Task requirements:
Count the lines in the material below that contain the string "sociale", and reply with the number alone.

Record excerpts:
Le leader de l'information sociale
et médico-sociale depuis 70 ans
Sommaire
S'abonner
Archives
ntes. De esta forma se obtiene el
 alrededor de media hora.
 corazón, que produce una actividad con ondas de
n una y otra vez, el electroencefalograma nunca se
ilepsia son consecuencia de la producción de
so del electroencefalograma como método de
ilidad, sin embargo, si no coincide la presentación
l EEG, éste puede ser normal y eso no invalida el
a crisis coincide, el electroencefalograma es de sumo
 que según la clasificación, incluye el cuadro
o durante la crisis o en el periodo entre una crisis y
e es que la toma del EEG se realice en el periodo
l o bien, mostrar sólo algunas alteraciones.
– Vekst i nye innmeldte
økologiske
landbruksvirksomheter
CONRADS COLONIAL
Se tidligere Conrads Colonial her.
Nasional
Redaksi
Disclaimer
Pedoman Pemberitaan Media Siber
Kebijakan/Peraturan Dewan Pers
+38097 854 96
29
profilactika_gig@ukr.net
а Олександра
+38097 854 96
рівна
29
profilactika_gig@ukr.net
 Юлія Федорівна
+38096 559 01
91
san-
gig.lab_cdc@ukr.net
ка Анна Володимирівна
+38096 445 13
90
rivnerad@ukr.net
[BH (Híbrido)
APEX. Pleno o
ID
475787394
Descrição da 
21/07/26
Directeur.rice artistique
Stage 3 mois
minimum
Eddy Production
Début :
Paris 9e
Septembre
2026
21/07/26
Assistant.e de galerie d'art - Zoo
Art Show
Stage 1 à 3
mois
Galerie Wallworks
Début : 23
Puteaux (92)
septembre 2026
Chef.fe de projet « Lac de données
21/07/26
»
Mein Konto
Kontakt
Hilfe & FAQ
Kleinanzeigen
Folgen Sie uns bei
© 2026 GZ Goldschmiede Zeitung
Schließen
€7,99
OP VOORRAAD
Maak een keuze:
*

Result below:
2